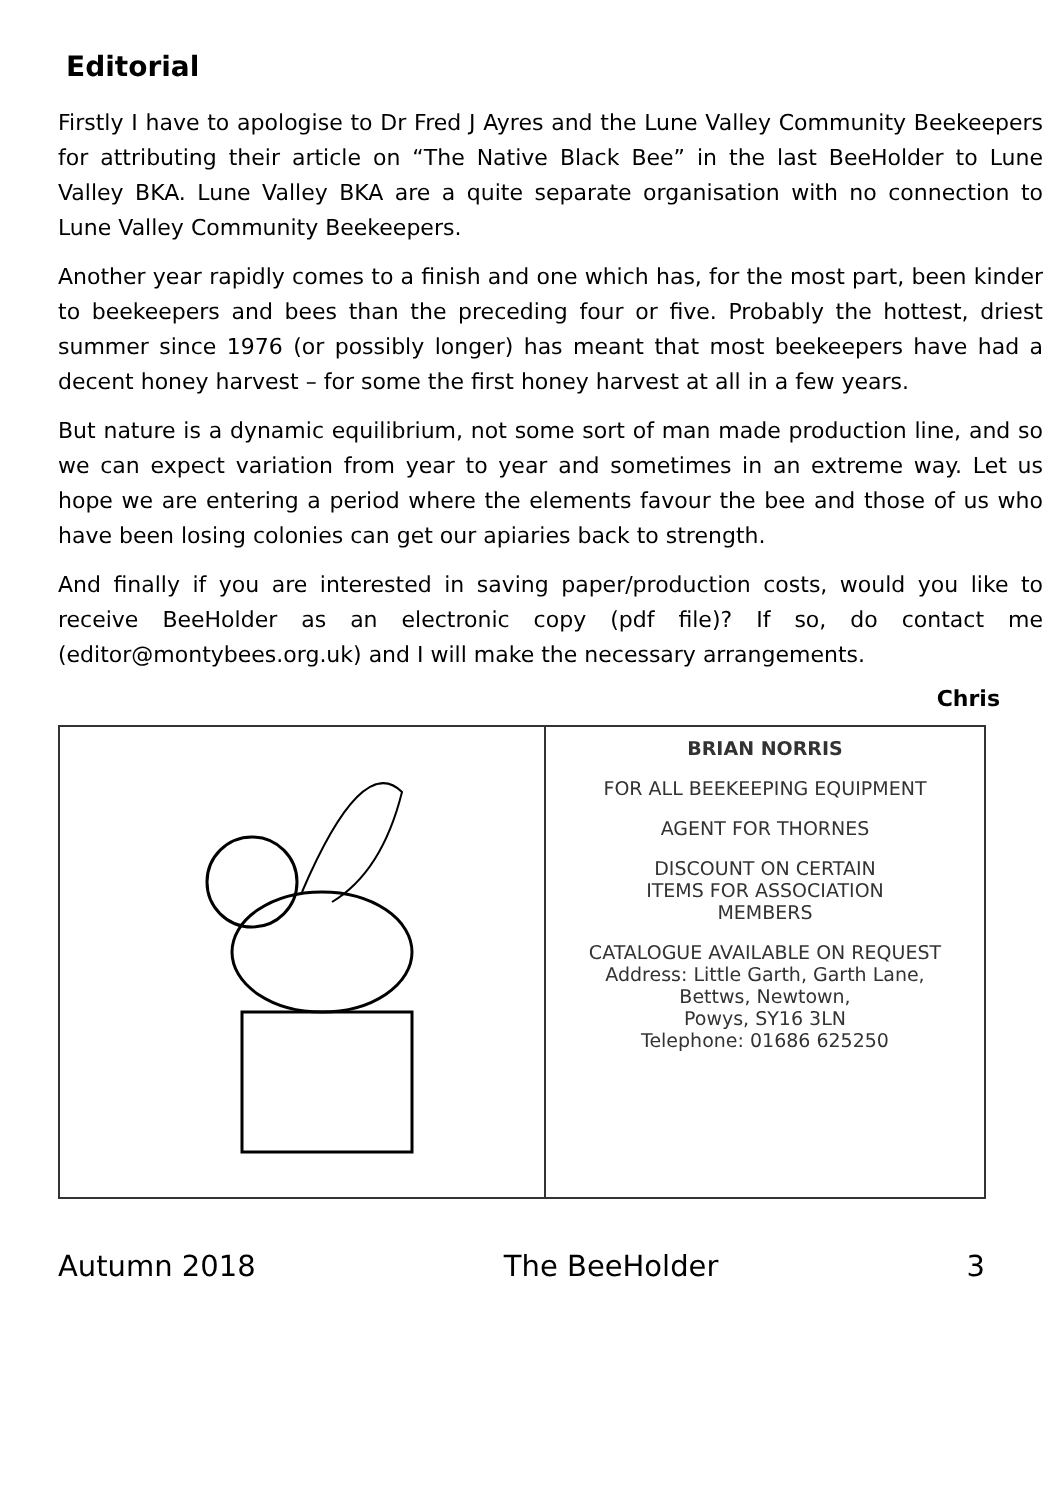Editorial
Firstly I have to apologise to Dr Fred J Ayres and the Lune Valley Community Beekeepers for attributing their article on “The Native Black Bee” in the last BeeHolder to Lune Valley BKA. Lune Valley BKA are a quite separate organisation with no connection to Lune Valley Community Beekeepers.
Another year rapidly comes to a finish and one which has, for the most part, been kinder to beekeepers and bees than the preceding four or five. Probably the hottest, driest summer since 1976 (or possibly longer) has meant that most beekeepers have had a decent honey harvest – for some the first honey harvest at all in a few years.
But nature is a dynamic equilibrium, not some sort of man made production line, and so we can expect variation from year to year and sometimes in an extreme way. Let us hope we are entering a period where the elements favour the bee and those of us who have been losing colonies can get our apiaries back to strength.
And finally if you are interested in saving paper/production costs, would you like to receive BeeHolder as an electronic copy (pdf file)? If so, do contact me (editor@montybees.org.uk) and I will make the necessary arrangements.
Chris
BRIAN NORRIS
FOR ALL BEEKEEPING EQUIPMENT
AGENT FOR THORNES
DISCOUNT ON CERTAIN
ITEMS FOR ASSOCIATION
MEMBERS
CATALOGUE AVAILABLE ON REQUEST
Address: Little Garth, Garth Lane,
Bettws, Newtown,
Powys, SY16 3LN
Telephone: 01686 625250
Autumn 2018 The BeeHolder 3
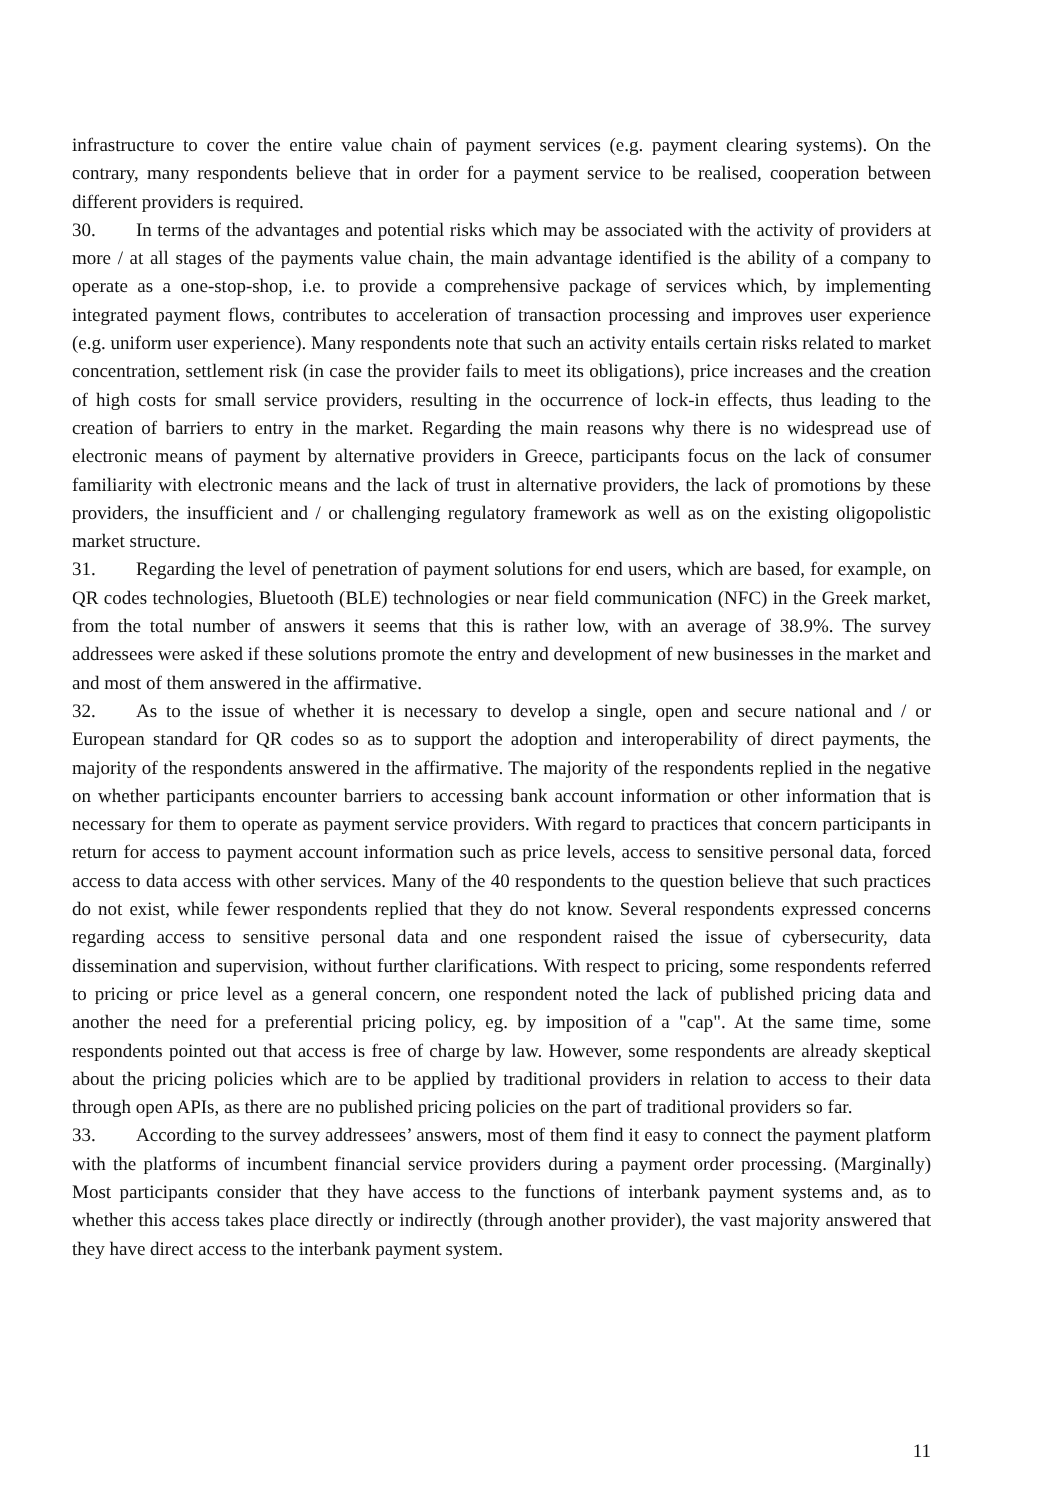infrastructure to cover the entire value chain of payment services (e.g. payment clearing systems). On the contrary, many respondents believe that in order for a payment service to be realised, cooperation between different providers is required.
30. In terms of the advantages and potential risks which may be associated with the activity of providers at more / at all stages of the payments value chain, the main advantage identified is the ability of a company to operate as a one-stop-shop, i.e. to provide a comprehensive package of services which, by implementing integrated payment flows, contributes to acceleration of transaction processing and improves user experience (e.g. uniform user experience). Many respondents note that such an activity entails certain risks related to market concentration, settlement risk (in case the provider fails to meet its obligations), price increases and the creation of high costs for small service providers, resulting in the occurrence of lock-in effects, thus leading to the creation of barriers to entry in the market. Regarding the main reasons why there is no widespread use of electronic means of payment by alternative providers in Greece, participants focus on the lack of consumer familiarity with electronic means and the lack of trust in alternative providers, the lack of promotions by these providers, the insufficient and / or challenging regulatory framework as well as on the existing oligopolistic market structure.
31. Regarding the level of penetration of payment solutions for end users, which are based, for example, on QR codes technologies, Bluetooth (BLE) technologies or near field communication (NFC) in the Greek market, from the total number of answers it seems that this is rather low, with an average of 38.9%. The survey addressees were asked if these solutions promote the entry and development of new businesses in the market and and most of them answered in the affirmative.
32. As to the issue of whether it is necessary to develop a single, open and secure national and / or European standard for QR codes so as to support the adoption and interoperability of direct payments, the majority of the respondents answered in the affirmative. The majority of the respondents replied in the negative on whether participants encounter barriers to accessing bank account information or other information that is necessary for them to operate as payment service providers. With regard to practices that concern participants in return for access to payment account information such as price levels, access to sensitive personal data, forced access to data access with other services. Many of the 40 respondents to the question believe that such practices do not exist, while fewer respondents replied that they do not know. Several respondents expressed concerns regarding access to sensitive personal data and one respondent raised the issue of cybersecurity, data dissemination and supervision, without further clarifications. With respect to pricing, some respondents referred to pricing or price level as a general concern, one respondent noted the lack of published pricing data and another the need for a preferential pricing policy, eg. by imposition of a "cap". At the same time, some respondents pointed out that access is free of charge by law. However, some respondents are already skeptical about the pricing policies which are to be applied by traditional providers in relation to access to their data through open APIs, as there are no published pricing policies on the part of traditional providers so far.
33. According to the survey addressees’ answers, most of them find it easy to connect the payment platform with the platforms of incumbent financial service providers during a payment order processing. (Marginally) Most participants consider that they have access to the functions of interbank payment systems and, as to whether this access takes place directly or indirectly (through another provider), the vast majority answered that they have direct access to the interbank payment system.
11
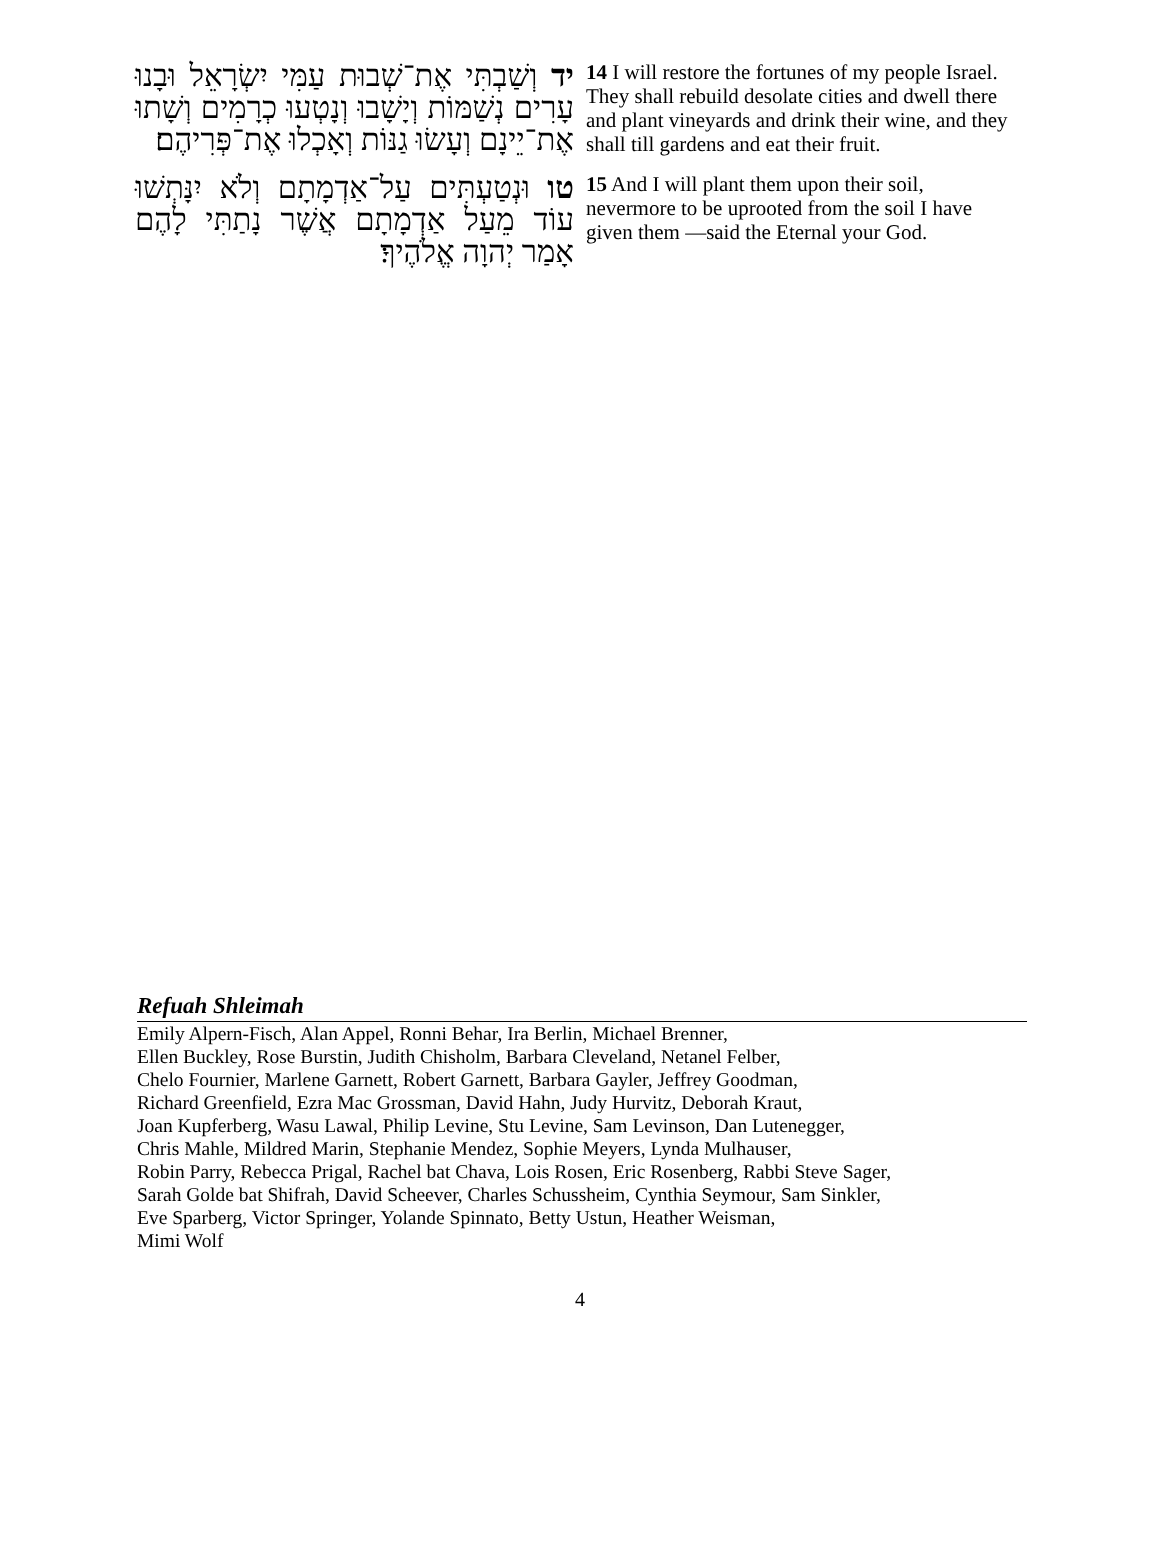יד וְשַׁבְתִּי אֶת־שְׁבוּת עַמִּי יִשְׂרָאֵל וּבָנוּ עָרִים נְשַׁמּוֹת וְיָשָׁבוּ וְנָטְעוּ כְרָמִים וְשָׁתוּ אֶת־יֵינָם וְעָשׂוּ גַנּוֹת וְאָכְלוּ אֶת־פְּרִיהֶם׃
14 I will restore the fortunes of my people Israel. They shall rebuild desolate cities and dwell there and plant vineyards and drink their wine, and they shall till gardens and eat their fruit.
טו וּנְטַעְתִּים עַל־אַדְמָתָם וְלֹא יִנָּתְשׁוּ עוֹד מֵעַל אַדְמָתָם אֲשֶׁר נָתַתִּי לָהֶם אָמַר יְהוָה אֱלֹהֶיךָ׃
15 And I will plant them upon their soil, nevermore to be uprooted from the soil I have given them —said the Eternal your God.
Refuah Shleimah
Emily Alpern-Fisch, Alan Appel, Ronni Behar, Ira Berlin, Michael Brenner,
Ellen Buckley, Rose Burstin, Judith Chisholm, Barbara Cleveland, Netanel Felber,
Chelo Fournier, Marlene Garnett, Robert Garnett, Barbara Gayler, Jeffrey Goodman,
Richard Greenfield, Ezra Mac Grossman, David Hahn, Judy Hurvitz, Deborah Kraut,
Joan Kupferberg, Wasu Lawal, Philip Levine, Stu Levine, Sam Levinson, Dan Lutenegger,
Chris Mahle, Mildred Marin, Stephanie Mendez, Sophie Meyers, Lynda Mulhauser,
Robin Parry, Rebecca Prigal, Rachel bat Chava, Lois Rosen, Eric Rosenberg, Rabbi Steve Sager,
Sarah Golde bat Shifrah, David Scheever, Charles Schussheim, Cynthia Seymour, Sam Sinkler,
Eve Sparberg, Victor Springer, Yolande Spinnato, Betty Ustun, Heather Weisman,
Mimi Wolf
4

- - - -

Check each line of the entries for the string "plant". Copy the lines that have it.

**Solution to the problem**
14 I will restore the fortunes of my people Israel. They shall rebuild desolate cities and dwell there and plant vineyards and drink their wine, and they shall till gardens and eat their fruit.
15 And I will plant them upon their soil, nevermore to be uprooted from the soil I have given them —said the Eternal your God.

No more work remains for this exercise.